%%
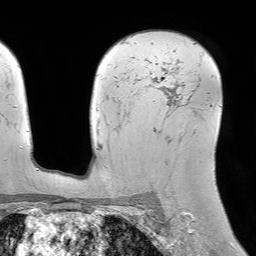
Breast MRI (dynamic contrast-enhanced), one axial slice; slice 51 of 64 in the series (ordered by position); cropped to one breast; dynamic contrast-enhanced series, time point 2 of 7 at this slice position (early post-contrast); 1.5 T; TE 4.6 ms, TR 7.2 ms; 2.5 mm slice thickness; 256 × 256 image matrix, field of view 230 × 230 mm. Female patient.
Annotated regions visible in this slice (semi-automatic segmentation, software-assisted and operator-edited):
- enhancing-tissue mask used for the functional tumour volume (all voxels passing the contrast-enhancement thresholds inside the analysis volume; usually the tumour): bounding box (x1, y1, x2, y2) in pixels: (123, 39, 197, 115)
%%
The problem: Output the material above exactly, without pictures.

Reply:
Breast MRI (dynamic contrast-enhanced), one axial slice; slice 51 of 64 in the series (ordered by position); cropped to one breast; dynamic contrast-enhanced series, time point 2 of 7 at this slice position (early post-contrast); 1.5 T; TE 4.6 ms, TR 7.2 ms; 2.5 mm slice thickness; 256 × 256 image matrix, field of view 230 × 230 mm. Female patient.
Annotated regions visible in this slice (semi-automatic segmentation, software-assisted and operator-edited):
- enhancing-tissue mask used for the functional tumour volume (all voxels passing the contrast-enhancement thresholds inside the analysis volume; usually the tumour): bounding box (x1, y1, x2, y2) in pixels: (123, 39, 197, 115)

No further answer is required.